A astronomia histórica tem documentado inúmeros fenómenos que nos permitem compreender a relação entre o Sol, a Terra e a sua magnetosfera.
Um dos acontecimentos mais importantes do século XIX foi a tempestade geomagnética de 4 de fevereiro de 1872, registada no Japão, na China e na Coreia, que produziu auroras visíveis nas latitudes médias e baixas, algo extremamente raro.
Este evento está agora entre as tempestades solares mais intensas conhecidas, comparável em magnitude ao Evento Carrington de 1859.
Documentos da época — diários, relatórios científicos e crónicas oficiais — descrevem céus iluminados por cores vermelhas, verdes e roxas intensas durante várias horas.
Nas regiões onde as auroras nunca tinham sido observadas antes, a população e os astrónomos ficaram perplexos, o que motivou uma documentação meticulosa do fenómeno.

Causas da tempestade geomagnética
A tempestade foi causada por atividade solar extrema, provavelmente uma ejeção de massa coronal gerada após vários dias de intensa atividade de manchas solares.
Estas erupções libertaram enormes quantidades de partículas carregadas que, ao atingirem a Terra, interagiram violentamente com a magnetosfera.
Quando estas partículas colidiram com o campo magnético terrestre, produziram graves perturbações geomagnéticas e desencadearam auroras em regiões invulgares do planeta.
Esta ligação entre manchas solares, tempestades geomagnéticas e auroras foi confirmada de forma concreta pela primeira vez graças a este acontecimento.

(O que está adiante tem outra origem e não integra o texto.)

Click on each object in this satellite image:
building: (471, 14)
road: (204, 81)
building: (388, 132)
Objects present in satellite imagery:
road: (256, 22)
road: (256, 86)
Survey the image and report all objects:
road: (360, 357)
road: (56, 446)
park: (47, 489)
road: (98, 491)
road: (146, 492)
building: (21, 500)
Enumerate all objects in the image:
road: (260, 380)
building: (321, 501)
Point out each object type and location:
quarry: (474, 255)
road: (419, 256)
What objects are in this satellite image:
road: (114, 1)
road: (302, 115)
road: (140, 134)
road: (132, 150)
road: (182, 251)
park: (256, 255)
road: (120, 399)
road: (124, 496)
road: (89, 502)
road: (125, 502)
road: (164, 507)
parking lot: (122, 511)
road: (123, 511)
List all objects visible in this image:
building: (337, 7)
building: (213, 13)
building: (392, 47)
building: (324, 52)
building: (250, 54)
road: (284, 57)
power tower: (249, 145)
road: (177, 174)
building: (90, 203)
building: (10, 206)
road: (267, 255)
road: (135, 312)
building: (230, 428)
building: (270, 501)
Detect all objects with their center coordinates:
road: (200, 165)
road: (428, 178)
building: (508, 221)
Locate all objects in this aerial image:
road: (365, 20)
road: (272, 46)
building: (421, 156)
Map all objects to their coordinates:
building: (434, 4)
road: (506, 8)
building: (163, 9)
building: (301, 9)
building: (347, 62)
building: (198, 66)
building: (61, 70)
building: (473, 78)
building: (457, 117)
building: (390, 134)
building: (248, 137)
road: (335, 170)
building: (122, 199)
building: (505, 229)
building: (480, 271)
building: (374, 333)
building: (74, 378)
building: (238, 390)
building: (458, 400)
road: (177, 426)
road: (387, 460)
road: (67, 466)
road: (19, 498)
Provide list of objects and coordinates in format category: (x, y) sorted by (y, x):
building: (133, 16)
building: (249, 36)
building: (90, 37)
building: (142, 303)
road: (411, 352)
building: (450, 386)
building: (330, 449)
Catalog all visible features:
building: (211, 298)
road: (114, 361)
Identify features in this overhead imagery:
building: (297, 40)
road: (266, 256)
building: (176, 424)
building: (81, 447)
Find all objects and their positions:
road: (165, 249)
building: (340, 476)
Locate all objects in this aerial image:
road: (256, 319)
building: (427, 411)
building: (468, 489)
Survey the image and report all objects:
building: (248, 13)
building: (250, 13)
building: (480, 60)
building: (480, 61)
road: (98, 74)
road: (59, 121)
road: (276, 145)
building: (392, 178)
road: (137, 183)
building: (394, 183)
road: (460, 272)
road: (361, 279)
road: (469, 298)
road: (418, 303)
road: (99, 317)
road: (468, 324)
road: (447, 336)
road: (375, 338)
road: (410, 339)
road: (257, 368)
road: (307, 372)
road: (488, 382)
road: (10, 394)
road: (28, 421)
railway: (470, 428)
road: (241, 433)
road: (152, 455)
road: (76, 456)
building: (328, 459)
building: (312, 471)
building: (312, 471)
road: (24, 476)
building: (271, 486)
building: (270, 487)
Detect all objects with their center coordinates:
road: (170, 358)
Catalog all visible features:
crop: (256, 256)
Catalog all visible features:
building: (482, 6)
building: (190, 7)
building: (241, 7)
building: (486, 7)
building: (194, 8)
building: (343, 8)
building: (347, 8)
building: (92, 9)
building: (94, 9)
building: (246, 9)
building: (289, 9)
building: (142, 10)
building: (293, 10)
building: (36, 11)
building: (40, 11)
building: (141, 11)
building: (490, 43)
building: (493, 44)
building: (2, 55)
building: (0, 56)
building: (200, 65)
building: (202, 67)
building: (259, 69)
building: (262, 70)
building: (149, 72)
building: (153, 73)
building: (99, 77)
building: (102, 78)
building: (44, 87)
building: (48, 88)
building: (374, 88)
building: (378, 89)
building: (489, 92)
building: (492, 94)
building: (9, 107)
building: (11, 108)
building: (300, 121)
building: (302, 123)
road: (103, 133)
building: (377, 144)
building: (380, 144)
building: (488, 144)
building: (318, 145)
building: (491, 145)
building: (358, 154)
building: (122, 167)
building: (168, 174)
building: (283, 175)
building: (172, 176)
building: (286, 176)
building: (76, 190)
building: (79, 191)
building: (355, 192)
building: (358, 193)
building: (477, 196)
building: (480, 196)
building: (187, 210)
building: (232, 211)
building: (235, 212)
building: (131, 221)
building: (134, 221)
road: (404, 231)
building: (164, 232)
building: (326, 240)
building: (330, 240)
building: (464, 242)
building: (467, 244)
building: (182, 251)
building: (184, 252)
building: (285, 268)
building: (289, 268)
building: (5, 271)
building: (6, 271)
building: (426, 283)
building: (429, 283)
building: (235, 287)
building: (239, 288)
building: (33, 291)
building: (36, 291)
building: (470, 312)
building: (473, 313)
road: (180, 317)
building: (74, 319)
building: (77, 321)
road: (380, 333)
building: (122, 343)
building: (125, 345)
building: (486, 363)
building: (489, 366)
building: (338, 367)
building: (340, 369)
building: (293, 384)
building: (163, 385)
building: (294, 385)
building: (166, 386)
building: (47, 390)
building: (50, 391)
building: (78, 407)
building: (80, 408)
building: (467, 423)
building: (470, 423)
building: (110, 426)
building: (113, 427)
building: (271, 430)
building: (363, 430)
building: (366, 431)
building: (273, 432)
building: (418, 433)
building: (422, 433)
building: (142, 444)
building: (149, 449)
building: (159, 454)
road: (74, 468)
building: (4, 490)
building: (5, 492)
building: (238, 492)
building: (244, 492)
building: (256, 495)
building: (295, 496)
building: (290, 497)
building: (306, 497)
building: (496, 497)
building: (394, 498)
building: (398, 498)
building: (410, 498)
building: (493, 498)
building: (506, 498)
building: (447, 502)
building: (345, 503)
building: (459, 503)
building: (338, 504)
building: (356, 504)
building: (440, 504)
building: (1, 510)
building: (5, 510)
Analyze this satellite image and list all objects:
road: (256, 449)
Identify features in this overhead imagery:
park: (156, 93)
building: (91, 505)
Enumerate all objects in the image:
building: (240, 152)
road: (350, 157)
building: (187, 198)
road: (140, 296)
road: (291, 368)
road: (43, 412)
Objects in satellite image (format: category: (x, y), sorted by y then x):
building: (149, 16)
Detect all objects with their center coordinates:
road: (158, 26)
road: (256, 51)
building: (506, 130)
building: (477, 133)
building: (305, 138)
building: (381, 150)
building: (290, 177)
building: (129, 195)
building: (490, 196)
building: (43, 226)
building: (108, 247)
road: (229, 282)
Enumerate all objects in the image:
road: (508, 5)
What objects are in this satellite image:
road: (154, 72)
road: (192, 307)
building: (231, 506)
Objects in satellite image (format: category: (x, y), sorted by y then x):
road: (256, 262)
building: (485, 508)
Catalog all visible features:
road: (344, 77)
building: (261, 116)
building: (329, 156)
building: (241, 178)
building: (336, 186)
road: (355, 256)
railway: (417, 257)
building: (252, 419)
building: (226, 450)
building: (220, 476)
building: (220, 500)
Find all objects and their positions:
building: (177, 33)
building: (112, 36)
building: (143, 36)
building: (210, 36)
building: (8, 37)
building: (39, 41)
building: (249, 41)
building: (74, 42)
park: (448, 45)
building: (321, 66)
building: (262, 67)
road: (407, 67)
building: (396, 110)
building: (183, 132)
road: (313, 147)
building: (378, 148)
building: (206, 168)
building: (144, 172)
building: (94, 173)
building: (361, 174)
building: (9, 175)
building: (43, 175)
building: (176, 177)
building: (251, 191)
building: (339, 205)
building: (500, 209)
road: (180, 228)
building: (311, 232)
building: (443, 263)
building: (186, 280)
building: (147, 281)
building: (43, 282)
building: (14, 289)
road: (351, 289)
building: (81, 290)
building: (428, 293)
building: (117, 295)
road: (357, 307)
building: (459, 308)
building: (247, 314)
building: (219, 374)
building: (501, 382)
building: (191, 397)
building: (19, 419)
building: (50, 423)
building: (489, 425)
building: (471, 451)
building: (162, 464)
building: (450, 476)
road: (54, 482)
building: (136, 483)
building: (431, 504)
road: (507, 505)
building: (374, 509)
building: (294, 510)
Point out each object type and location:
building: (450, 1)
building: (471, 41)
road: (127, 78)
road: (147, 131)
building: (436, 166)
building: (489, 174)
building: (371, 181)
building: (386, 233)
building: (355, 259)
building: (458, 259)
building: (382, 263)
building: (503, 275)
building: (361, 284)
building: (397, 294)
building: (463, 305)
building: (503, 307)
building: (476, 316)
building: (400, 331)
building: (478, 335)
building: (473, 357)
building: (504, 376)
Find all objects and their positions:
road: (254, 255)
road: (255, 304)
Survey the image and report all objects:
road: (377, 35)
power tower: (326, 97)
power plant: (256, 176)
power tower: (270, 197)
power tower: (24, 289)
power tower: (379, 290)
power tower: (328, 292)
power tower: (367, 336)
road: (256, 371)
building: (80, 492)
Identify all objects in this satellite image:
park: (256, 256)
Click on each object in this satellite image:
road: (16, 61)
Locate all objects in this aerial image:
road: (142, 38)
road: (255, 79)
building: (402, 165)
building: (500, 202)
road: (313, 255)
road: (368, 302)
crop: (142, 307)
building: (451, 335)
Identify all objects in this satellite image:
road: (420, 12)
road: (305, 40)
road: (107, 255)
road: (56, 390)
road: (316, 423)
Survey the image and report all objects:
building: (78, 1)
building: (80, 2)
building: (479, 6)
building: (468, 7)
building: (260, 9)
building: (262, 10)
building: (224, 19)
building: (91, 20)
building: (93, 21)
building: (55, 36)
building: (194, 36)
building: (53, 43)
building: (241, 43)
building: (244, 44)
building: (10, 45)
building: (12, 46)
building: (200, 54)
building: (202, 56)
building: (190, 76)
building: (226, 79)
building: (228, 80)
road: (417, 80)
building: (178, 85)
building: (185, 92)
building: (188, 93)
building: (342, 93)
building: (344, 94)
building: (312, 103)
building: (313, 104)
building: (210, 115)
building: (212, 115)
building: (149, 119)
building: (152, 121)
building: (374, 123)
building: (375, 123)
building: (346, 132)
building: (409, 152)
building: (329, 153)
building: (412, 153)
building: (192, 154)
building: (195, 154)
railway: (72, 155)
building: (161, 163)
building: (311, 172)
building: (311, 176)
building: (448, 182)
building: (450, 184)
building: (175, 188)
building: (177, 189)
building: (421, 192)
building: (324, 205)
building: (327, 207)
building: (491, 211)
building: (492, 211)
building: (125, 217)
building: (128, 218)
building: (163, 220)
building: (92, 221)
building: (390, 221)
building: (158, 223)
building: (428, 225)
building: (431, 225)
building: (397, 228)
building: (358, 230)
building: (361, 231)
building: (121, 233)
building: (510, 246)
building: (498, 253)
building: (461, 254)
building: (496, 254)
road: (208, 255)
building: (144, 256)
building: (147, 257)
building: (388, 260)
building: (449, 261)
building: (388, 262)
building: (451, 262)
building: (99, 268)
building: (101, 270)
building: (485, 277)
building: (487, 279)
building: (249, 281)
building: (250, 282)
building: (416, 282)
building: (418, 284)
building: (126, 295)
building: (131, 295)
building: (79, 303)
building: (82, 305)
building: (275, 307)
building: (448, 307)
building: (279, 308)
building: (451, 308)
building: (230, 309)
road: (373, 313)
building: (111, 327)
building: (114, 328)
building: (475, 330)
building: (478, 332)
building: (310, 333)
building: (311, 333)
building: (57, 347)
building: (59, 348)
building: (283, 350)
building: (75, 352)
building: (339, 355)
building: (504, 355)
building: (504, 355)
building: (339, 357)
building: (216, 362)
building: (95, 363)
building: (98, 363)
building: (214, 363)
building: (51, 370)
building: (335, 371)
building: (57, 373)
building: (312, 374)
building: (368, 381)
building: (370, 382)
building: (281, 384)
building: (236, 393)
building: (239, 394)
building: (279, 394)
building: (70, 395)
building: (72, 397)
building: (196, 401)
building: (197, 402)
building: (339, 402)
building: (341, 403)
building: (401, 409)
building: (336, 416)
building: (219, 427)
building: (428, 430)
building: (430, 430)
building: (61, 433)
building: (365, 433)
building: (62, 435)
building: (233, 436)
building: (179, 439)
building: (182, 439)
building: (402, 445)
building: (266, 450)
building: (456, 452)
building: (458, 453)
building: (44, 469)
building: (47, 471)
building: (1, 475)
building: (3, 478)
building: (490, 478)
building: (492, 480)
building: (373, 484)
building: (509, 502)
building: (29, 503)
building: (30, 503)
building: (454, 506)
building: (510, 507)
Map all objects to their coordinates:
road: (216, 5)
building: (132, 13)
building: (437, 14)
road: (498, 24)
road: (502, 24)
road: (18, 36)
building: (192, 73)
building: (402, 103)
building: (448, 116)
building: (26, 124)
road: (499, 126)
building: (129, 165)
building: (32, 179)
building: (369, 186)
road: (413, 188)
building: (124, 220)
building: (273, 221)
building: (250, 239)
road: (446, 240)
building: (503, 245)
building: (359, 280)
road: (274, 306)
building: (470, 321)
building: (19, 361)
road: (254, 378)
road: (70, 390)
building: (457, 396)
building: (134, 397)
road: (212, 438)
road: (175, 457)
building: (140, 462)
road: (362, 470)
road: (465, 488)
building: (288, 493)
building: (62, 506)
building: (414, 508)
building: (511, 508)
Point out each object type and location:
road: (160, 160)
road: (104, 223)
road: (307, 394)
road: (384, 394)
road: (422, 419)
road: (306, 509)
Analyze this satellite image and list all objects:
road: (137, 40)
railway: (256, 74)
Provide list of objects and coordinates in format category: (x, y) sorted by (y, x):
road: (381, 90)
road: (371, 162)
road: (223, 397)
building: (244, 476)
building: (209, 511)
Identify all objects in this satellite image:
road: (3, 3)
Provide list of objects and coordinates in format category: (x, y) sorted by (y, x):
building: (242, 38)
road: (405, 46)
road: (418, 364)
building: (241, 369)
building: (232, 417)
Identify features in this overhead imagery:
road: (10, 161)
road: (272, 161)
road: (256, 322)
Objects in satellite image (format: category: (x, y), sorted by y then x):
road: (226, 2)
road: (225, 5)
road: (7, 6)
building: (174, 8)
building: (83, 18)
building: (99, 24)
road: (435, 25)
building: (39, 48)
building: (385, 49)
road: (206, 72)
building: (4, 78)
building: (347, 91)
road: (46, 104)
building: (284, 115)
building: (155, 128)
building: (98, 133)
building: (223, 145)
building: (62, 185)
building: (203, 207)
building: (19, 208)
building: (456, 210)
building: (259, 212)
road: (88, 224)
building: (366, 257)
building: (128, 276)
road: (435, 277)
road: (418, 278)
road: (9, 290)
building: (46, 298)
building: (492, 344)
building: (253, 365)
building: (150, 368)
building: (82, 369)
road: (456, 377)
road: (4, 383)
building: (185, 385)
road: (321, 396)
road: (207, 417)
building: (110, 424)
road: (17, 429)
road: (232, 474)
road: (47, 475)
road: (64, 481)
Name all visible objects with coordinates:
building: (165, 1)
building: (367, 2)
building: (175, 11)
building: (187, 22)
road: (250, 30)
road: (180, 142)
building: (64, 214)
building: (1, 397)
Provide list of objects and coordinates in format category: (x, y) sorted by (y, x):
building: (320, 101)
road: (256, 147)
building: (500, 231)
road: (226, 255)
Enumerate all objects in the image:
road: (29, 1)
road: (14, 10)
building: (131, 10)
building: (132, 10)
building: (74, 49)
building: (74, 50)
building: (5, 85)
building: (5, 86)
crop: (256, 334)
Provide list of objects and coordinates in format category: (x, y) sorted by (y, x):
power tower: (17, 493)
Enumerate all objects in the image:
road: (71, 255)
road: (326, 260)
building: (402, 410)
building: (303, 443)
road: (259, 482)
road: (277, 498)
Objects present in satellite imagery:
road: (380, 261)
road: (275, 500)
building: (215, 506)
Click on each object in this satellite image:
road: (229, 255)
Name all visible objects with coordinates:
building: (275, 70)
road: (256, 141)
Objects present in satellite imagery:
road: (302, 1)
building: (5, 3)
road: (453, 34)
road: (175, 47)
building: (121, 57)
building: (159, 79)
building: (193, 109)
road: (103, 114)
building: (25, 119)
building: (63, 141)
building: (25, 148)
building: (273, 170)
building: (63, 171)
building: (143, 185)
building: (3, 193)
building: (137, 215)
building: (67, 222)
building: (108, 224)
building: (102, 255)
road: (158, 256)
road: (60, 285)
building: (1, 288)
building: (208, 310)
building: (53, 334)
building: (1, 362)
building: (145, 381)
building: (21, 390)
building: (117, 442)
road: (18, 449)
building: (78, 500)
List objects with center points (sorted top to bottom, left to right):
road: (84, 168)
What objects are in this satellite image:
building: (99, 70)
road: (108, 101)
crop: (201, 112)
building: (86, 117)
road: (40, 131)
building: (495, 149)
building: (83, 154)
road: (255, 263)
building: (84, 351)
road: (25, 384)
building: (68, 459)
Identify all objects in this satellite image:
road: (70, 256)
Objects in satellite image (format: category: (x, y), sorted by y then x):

Observações no Japão, China e Coreia
No Japão, observatórios e académicos registaram o fenómeno com precisão, descrevendo auroras tão intensas que iluminavam a paisagem como se fosse de dia.
Na China e na Coreia, crónicas imperiais e científicas descrevem cortinas de luz avermelhada e arcos luminosos que se moviam pelo céu durante horas.
Estes dados asiáticos foram especialmente valiosos porque provinham de latitudes muito mais baixas do que as habituais auroras, demonstrando que a tempestade tinha sido verdadeiramente global.

Impacto tecnológico
A tempestade não era apenas visível, mas também mensurável.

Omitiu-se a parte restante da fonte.